Tujuan Dilaksanakannya Jasa Audit Secara Umum

Pemeriksaan tidak hanya dilakukan semata-mata untuk mencegah kerugian besar sejak dini.  Proses audit berlaku bagi seluruh pihak yang berada dalam institusi pemerintah, industri, serta organisasi seperti partai ataupun forum tingkat mahasiswa.

Pengadaan audit sudah sejak lama diberlakukan guna meningkatkan mutu atau kualitas dari berbagai kalangan masyarakat. Oleh sebab itu, jasa audit memiliki peran yang sangat penting dalam kesejahteraan suatu negara. Negara yang mampu menyelesaikan permasalahan dengan tepat dan cermat setelah dilaksanakannya proses audit, mampu berkembang ke arah yang lebih baik atau setidaknya mempertahankan kondisi yang sekarang telah diperoleh.

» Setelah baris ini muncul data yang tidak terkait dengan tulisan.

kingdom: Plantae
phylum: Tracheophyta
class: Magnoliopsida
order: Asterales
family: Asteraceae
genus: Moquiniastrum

Tujuan dari Jasa Audit Secara Umum

Sehubungan dengan penjelasan mengenai tujuan yang dimiliki dari adanya pelaksanaan jasa audit, maka sebelumnya akan dibahas terlebih dahulu secara singkat pengertian dari audit menurut ahli. Berdasarkan penuturan yang telah disebutkan oleh Arens dan Loebbecke, menyatakan bahwa audit merupakan suatu kegiatan yang bertujuan dalam hal pengumpulan serta evaluasi bukti mengenai berbagai informasi yang dilaksanakan oleh seseorang yang telah dianggap kompeten serta bergerak secara independen. Berikut ini adalah beberapa tujuan dilaksanakannya program audit, diantaranya:

  1. Memastikan keberadaan

Keberadaan yang dimaksud bukanlah lokasi dari orang hilang yang sedang dalam masa pencarian. Melainkan, keberadaan data yang lengkap disuatu perusahaan ataupun badan terkait. Melihat kondisi tersebut, audit akan melakukan pemeriksaan menyeluruh mengenai bukti transaksi yang telah dilakukan oleh perusahaan, lalu disesuaikan dengan catatan yang ditulis dalam laporan atau jurnal. Selanjutnya, segala keganjalan yang terjadi akan dimintai keterangan setelah pemeriksaan telah selesai dilakukan.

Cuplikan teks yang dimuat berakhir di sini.